Tips for Bringing Artificial Photo Lighting Outdoors

Despite the power light has over an image, many photographers are a bit hesitant to work with artificial sources. After all, it’s much easier and less intimidating to simply use what the sun has to offer. And often times, available light on its own is beautiful. However, as photographer Gavin Hoey from Adorama explains, playing it safe won’t often grab a viewer’s attention for more than a moment or two:

Just because you have enough light to get everything exposed doesn’t necessarily mean that you can’t benefit from bringing in more light. The more light sources in play, the more flexibility the photographer has in lighting specific areas within a photograph.

In Hoey’s shoot, he exposes the foreground and background separately. First, he purposely sets his camera to slightly underexpose the ambient light.
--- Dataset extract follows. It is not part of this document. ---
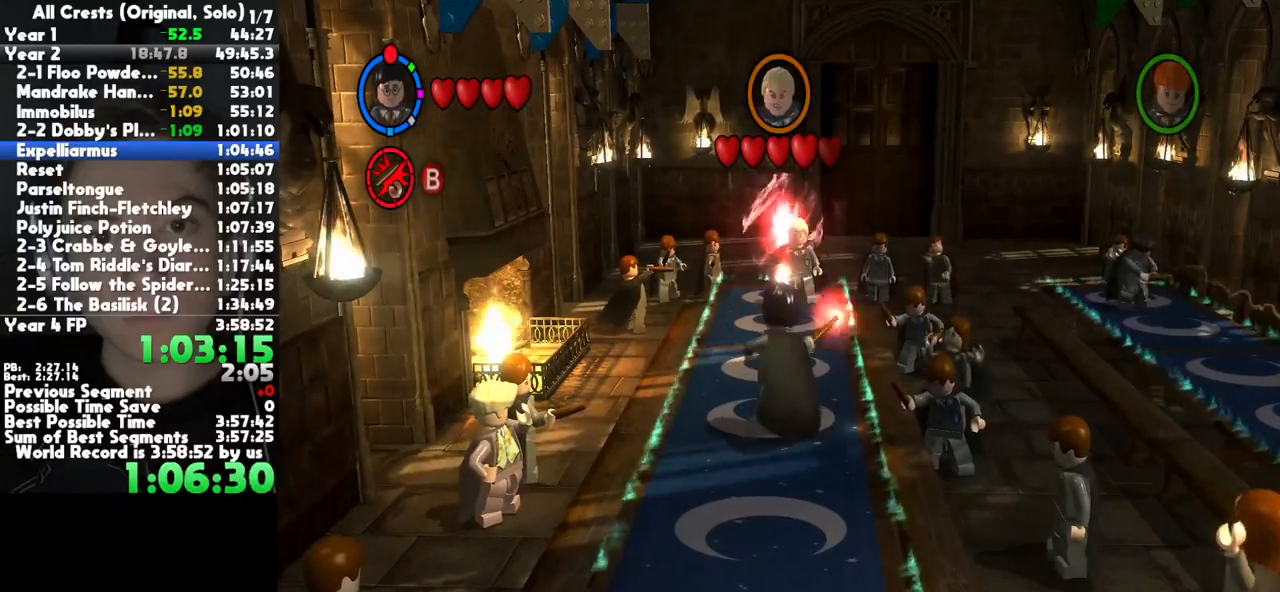
{"buttons": [], "right_stick": "center", "button_events": [[100, "B", "up"], [183, "B", "down"], [300, "B", "up"], [383, "B", "down"], [500, "B", "up"]]}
From there, he uses a light meter to determine how much power his flash should put out. That way, the areas closest to the light source (the model in the foreground) will be properly exposed. By thinking about his picture in different parts, he’s able to create a much more dynamic end product.
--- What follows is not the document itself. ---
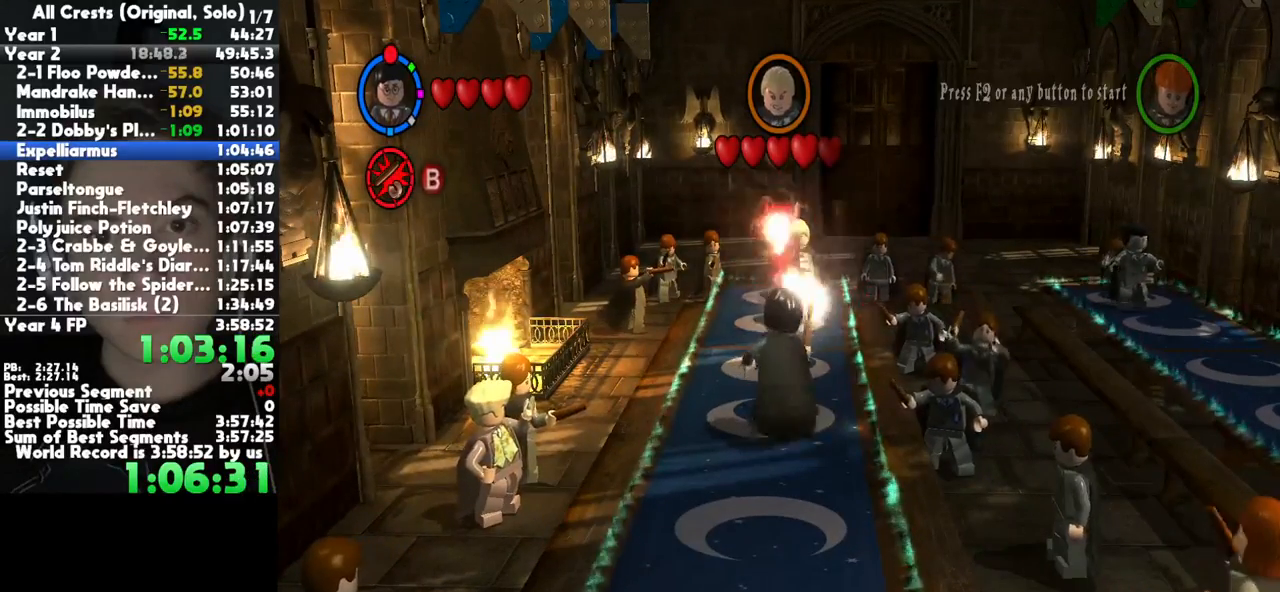
{"buttons": ["B"], "right_stick": "center", "button_events": [[83, "B", "down"], [200, "B", "up"], [283, "B", "down"], [400, "B", "up"], [467, "B", "down"]]}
ambient light vs artificial light

Bringing in artificial lights can also help in getting your images closer to perfect in-camera. Of course, if you only have access to one or two flashes, you’ll have to make some tweaks in Photoshop. However, you’ll likely be able to make the adjustments necessary using the brush tool on a few select spots. When you don’t have to make major changes to tones and exposures, you save tons of time in post-production.

There’s no denying that trying something new can be scary. But the long-term benefits of learning how to work with light are well worth the effort.

“I have one goal in mind, and that’s to make the light I add better than the light that’s already there.”